The far-right vanguard, with its expression in groups like Patriot Front, the Proud Boys, and other, looser fraternities of convenience, expresses its anger toward gender nonconformity with violence. In early July, an anonymous user uploaded a video to Instagram showing her berating the staff of a Los Angeles queer-friendly spa, denouncing the supposed presence of a trans woman in the locker room beside kids (though no kids were shown on film or identified, and neither was any trans woman). Within a few days, protesters, including members of the Proud Boys, assembled outside the spa. Far-right extremists stabbed two people in a melee with trans-rights counterprotesters. Slate journalist Evan Urquhart noted, “That there was likely no trans woman there to begin with only underscores how thin a pretext is needed to prompt these sorts of outbursts from the far right.”

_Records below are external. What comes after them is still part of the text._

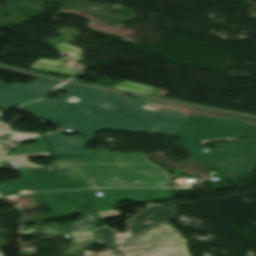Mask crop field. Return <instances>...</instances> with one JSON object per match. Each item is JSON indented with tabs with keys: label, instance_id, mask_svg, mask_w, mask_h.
Returning a JSON list of instances; mask_svg holds the SVG:
<instances>
[{
	"label": "crop field",
	"instance_id": "crop-field-12",
	"mask_svg": "<svg viewBox=\"0 0 256 256\" xmlns=\"http://www.w3.org/2000/svg\"><path fill=\"white\" fill-rule=\"evenodd\" d=\"M176 206H151L146 210L138 213L132 219L129 220L128 229L131 234L140 230L146 229L158 223L164 222L174 215ZM144 217H149L153 220L152 223L142 225L138 221Z\"/></svg>",
	"mask_w": 256,
	"mask_h": 256
},
{
	"label": "crop field",
	"instance_id": "crop-field-27",
	"mask_svg": "<svg viewBox=\"0 0 256 256\" xmlns=\"http://www.w3.org/2000/svg\"><path fill=\"white\" fill-rule=\"evenodd\" d=\"M0 256H4L3 253L0 251Z\"/></svg>",
	"mask_w": 256,
	"mask_h": 256
},
{
	"label": "crop field",
	"instance_id": "crop-field-22",
	"mask_svg": "<svg viewBox=\"0 0 256 256\" xmlns=\"http://www.w3.org/2000/svg\"><path fill=\"white\" fill-rule=\"evenodd\" d=\"M98 214L100 215L101 218H104V217L119 215L120 212L118 210L111 209V210L99 211Z\"/></svg>",
	"mask_w": 256,
	"mask_h": 256
},
{
	"label": "crop field",
	"instance_id": "crop-field-15",
	"mask_svg": "<svg viewBox=\"0 0 256 256\" xmlns=\"http://www.w3.org/2000/svg\"><path fill=\"white\" fill-rule=\"evenodd\" d=\"M29 67L39 68V69H43V70L64 73V74H69V75H74L79 72L77 70L62 67V59H57L55 61L38 59L36 62H34Z\"/></svg>",
	"mask_w": 256,
	"mask_h": 256
},
{
	"label": "crop field",
	"instance_id": "crop-field-8",
	"mask_svg": "<svg viewBox=\"0 0 256 256\" xmlns=\"http://www.w3.org/2000/svg\"><path fill=\"white\" fill-rule=\"evenodd\" d=\"M94 191H105L103 197H96ZM91 199L95 202L96 210L114 208L119 199H131L139 202H148L171 198L169 190H148V189H89Z\"/></svg>",
	"mask_w": 256,
	"mask_h": 256
},
{
	"label": "crop field",
	"instance_id": "crop-field-18",
	"mask_svg": "<svg viewBox=\"0 0 256 256\" xmlns=\"http://www.w3.org/2000/svg\"><path fill=\"white\" fill-rule=\"evenodd\" d=\"M1 114V112H0ZM10 125L5 124L3 122L0 121V135H4V134H11L9 141H20V140H24V139H28L32 136H36L38 135V133H19V132H14L9 128ZM0 141H6V140H0Z\"/></svg>",
	"mask_w": 256,
	"mask_h": 256
},
{
	"label": "crop field",
	"instance_id": "crop-field-21",
	"mask_svg": "<svg viewBox=\"0 0 256 256\" xmlns=\"http://www.w3.org/2000/svg\"><path fill=\"white\" fill-rule=\"evenodd\" d=\"M55 48L69 54L68 58H70L74 61H77L80 59V49L77 47H74L72 45H69V44L63 42L60 45L56 46Z\"/></svg>",
	"mask_w": 256,
	"mask_h": 256
},
{
	"label": "crop field",
	"instance_id": "crop-field-9",
	"mask_svg": "<svg viewBox=\"0 0 256 256\" xmlns=\"http://www.w3.org/2000/svg\"><path fill=\"white\" fill-rule=\"evenodd\" d=\"M55 82L37 79L29 84L16 83L0 90V105L4 109L36 99L49 93ZM34 87L30 89L29 87ZM1 107V106H0Z\"/></svg>",
	"mask_w": 256,
	"mask_h": 256
},
{
	"label": "crop field",
	"instance_id": "crop-field-16",
	"mask_svg": "<svg viewBox=\"0 0 256 256\" xmlns=\"http://www.w3.org/2000/svg\"><path fill=\"white\" fill-rule=\"evenodd\" d=\"M28 156H49V153L44 152V153H30V154H23V155H4L2 159L17 160L21 168L44 167V166H37L35 164L30 163L27 158Z\"/></svg>",
	"mask_w": 256,
	"mask_h": 256
},
{
	"label": "crop field",
	"instance_id": "crop-field-5",
	"mask_svg": "<svg viewBox=\"0 0 256 256\" xmlns=\"http://www.w3.org/2000/svg\"><path fill=\"white\" fill-rule=\"evenodd\" d=\"M81 191L66 192H46L34 193L38 204H47L52 210L49 215H37L24 219L23 223L30 222L34 219L59 217L73 213H83L92 211L90 201Z\"/></svg>",
	"mask_w": 256,
	"mask_h": 256
},
{
	"label": "crop field",
	"instance_id": "crop-field-13",
	"mask_svg": "<svg viewBox=\"0 0 256 256\" xmlns=\"http://www.w3.org/2000/svg\"><path fill=\"white\" fill-rule=\"evenodd\" d=\"M187 240L180 237L136 256H190Z\"/></svg>",
	"mask_w": 256,
	"mask_h": 256
},
{
	"label": "crop field",
	"instance_id": "crop-field-25",
	"mask_svg": "<svg viewBox=\"0 0 256 256\" xmlns=\"http://www.w3.org/2000/svg\"><path fill=\"white\" fill-rule=\"evenodd\" d=\"M2 153H3V150L0 149V156H1Z\"/></svg>",
	"mask_w": 256,
	"mask_h": 256
},
{
	"label": "crop field",
	"instance_id": "crop-field-19",
	"mask_svg": "<svg viewBox=\"0 0 256 256\" xmlns=\"http://www.w3.org/2000/svg\"><path fill=\"white\" fill-rule=\"evenodd\" d=\"M98 233L100 235L99 241H101L105 244H110L112 242L118 241V240L130 235L129 232L125 235H119L118 233L110 230L107 227L98 229Z\"/></svg>",
	"mask_w": 256,
	"mask_h": 256
},
{
	"label": "crop field",
	"instance_id": "crop-field-6",
	"mask_svg": "<svg viewBox=\"0 0 256 256\" xmlns=\"http://www.w3.org/2000/svg\"><path fill=\"white\" fill-rule=\"evenodd\" d=\"M186 150L209 168H214L230 173H246L254 160L253 154L223 152L203 149L189 143H182Z\"/></svg>",
	"mask_w": 256,
	"mask_h": 256
},
{
	"label": "crop field",
	"instance_id": "crop-field-7",
	"mask_svg": "<svg viewBox=\"0 0 256 256\" xmlns=\"http://www.w3.org/2000/svg\"><path fill=\"white\" fill-rule=\"evenodd\" d=\"M178 235L180 234L176 228L166 221L112 243L110 246L118 250L123 256H129Z\"/></svg>",
	"mask_w": 256,
	"mask_h": 256
},
{
	"label": "crop field",
	"instance_id": "crop-field-2",
	"mask_svg": "<svg viewBox=\"0 0 256 256\" xmlns=\"http://www.w3.org/2000/svg\"><path fill=\"white\" fill-rule=\"evenodd\" d=\"M48 168L87 187H169L167 173L142 153L86 150L82 156L56 159Z\"/></svg>",
	"mask_w": 256,
	"mask_h": 256
},
{
	"label": "crop field",
	"instance_id": "crop-field-20",
	"mask_svg": "<svg viewBox=\"0 0 256 256\" xmlns=\"http://www.w3.org/2000/svg\"><path fill=\"white\" fill-rule=\"evenodd\" d=\"M220 147H232V148H236L244 151H255L256 139L238 140L231 145H221Z\"/></svg>",
	"mask_w": 256,
	"mask_h": 256
},
{
	"label": "crop field",
	"instance_id": "crop-field-11",
	"mask_svg": "<svg viewBox=\"0 0 256 256\" xmlns=\"http://www.w3.org/2000/svg\"><path fill=\"white\" fill-rule=\"evenodd\" d=\"M95 220V214H84L81 215V219L75 223L67 225L46 224L44 226L22 227L19 234L30 235L33 232H38L40 234L68 233L77 230L91 228L94 226Z\"/></svg>",
	"mask_w": 256,
	"mask_h": 256
},
{
	"label": "crop field",
	"instance_id": "crop-field-23",
	"mask_svg": "<svg viewBox=\"0 0 256 256\" xmlns=\"http://www.w3.org/2000/svg\"><path fill=\"white\" fill-rule=\"evenodd\" d=\"M94 256H119L116 252L110 250V251H107V252H104V253H101V254H97V255H94Z\"/></svg>",
	"mask_w": 256,
	"mask_h": 256
},
{
	"label": "crop field",
	"instance_id": "crop-field-3",
	"mask_svg": "<svg viewBox=\"0 0 256 256\" xmlns=\"http://www.w3.org/2000/svg\"><path fill=\"white\" fill-rule=\"evenodd\" d=\"M256 135V125L231 119H214L187 115L173 135L192 141L214 137Z\"/></svg>",
	"mask_w": 256,
	"mask_h": 256
},
{
	"label": "crop field",
	"instance_id": "crop-field-26",
	"mask_svg": "<svg viewBox=\"0 0 256 256\" xmlns=\"http://www.w3.org/2000/svg\"><path fill=\"white\" fill-rule=\"evenodd\" d=\"M3 85H5V84H3V83L0 82V87L3 86Z\"/></svg>",
	"mask_w": 256,
	"mask_h": 256
},
{
	"label": "crop field",
	"instance_id": "crop-field-24",
	"mask_svg": "<svg viewBox=\"0 0 256 256\" xmlns=\"http://www.w3.org/2000/svg\"><path fill=\"white\" fill-rule=\"evenodd\" d=\"M180 236H181V235H180ZM180 236H178V237H180ZM178 237H175V238H178ZM175 238H173V239H175ZM173 239H170V240H173ZM170 240H168V241H170ZM168 241H165V242H168ZM165 242H163V243H165ZM163 243H160V244H163ZM160 244H158V245H160ZM158 245H155V246H158ZM155 246H153V247H155ZM153 247H150V248H153ZM150 248H148V249H150ZM148 249H145V250L140 251V252H138V253L144 252V251H146V250H148ZM138 253H136V254H138ZM136 254H134V255H136ZM132 256H133V255H132Z\"/></svg>",
	"mask_w": 256,
	"mask_h": 256
},
{
	"label": "crop field",
	"instance_id": "crop-field-4",
	"mask_svg": "<svg viewBox=\"0 0 256 256\" xmlns=\"http://www.w3.org/2000/svg\"><path fill=\"white\" fill-rule=\"evenodd\" d=\"M21 180L0 184V196L29 191L61 190L82 187L50 173L45 168L18 170Z\"/></svg>",
	"mask_w": 256,
	"mask_h": 256
},
{
	"label": "crop field",
	"instance_id": "crop-field-10",
	"mask_svg": "<svg viewBox=\"0 0 256 256\" xmlns=\"http://www.w3.org/2000/svg\"><path fill=\"white\" fill-rule=\"evenodd\" d=\"M45 137L52 144L53 156L81 154L91 140L82 136H65L58 133Z\"/></svg>",
	"mask_w": 256,
	"mask_h": 256
},
{
	"label": "crop field",
	"instance_id": "crop-field-1",
	"mask_svg": "<svg viewBox=\"0 0 256 256\" xmlns=\"http://www.w3.org/2000/svg\"><path fill=\"white\" fill-rule=\"evenodd\" d=\"M60 88L67 93L55 100L43 98L20 107L89 137L101 128L172 134L186 116L145 109L142 106L147 100L137 101L68 84ZM69 96L78 97V102H67Z\"/></svg>",
	"mask_w": 256,
	"mask_h": 256
},
{
	"label": "crop field",
	"instance_id": "crop-field-17",
	"mask_svg": "<svg viewBox=\"0 0 256 256\" xmlns=\"http://www.w3.org/2000/svg\"><path fill=\"white\" fill-rule=\"evenodd\" d=\"M111 87L112 88H117V89L133 91V92L144 93V94H150V92L152 90H154V88H152V87L142 85V84H138V83H134V82H130V81H126V80H123L121 83L114 84Z\"/></svg>",
	"mask_w": 256,
	"mask_h": 256
},
{
	"label": "crop field",
	"instance_id": "crop-field-14",
	"mask_svg": "<svg viewBox=\"0 0 256 256\" xmlns=\"http://www.w3.org/2000/svg\"><path fill=\"white\" fill-rule=\"evenodd\" d=\"M96 234L94 230L73 234L72 242L64 255H75L85 253L81 249L82 246H89L90 243L95 242Z\"/></svg>",
	"mask_w": 256,
	"mask_h": 256
}]
</instances>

What the far right proclaims through explicit street violence it wants to reinforce with the implicit violence of the state. Bills that seek to suppress anti-racist education, anti-trans legislation that seeks to codify antiquated gender roles, and the severe and continual restriction of abortion rights in states with right-wing legislatures typify the ways hatred of gender nonconformity, a desire to control women’s bodies, and racism intermingle.
And yet through the ire of InfoWars, 4chan, irate parents in the grips of the moral panic du jour, and the denunciations of the Murdoch empire, the Drag Queen Story Hour queens have persisted, reading books like All Are Welcome and Black Is a Rainbow Color to children. Their events carry on from Jericho, Vt., to Stångby, Sweden. Their actions are proving the words of Magnus Hirschfeld. Love is as varied as people, and try as they might—and they will—the forces of reaction cannot crush it.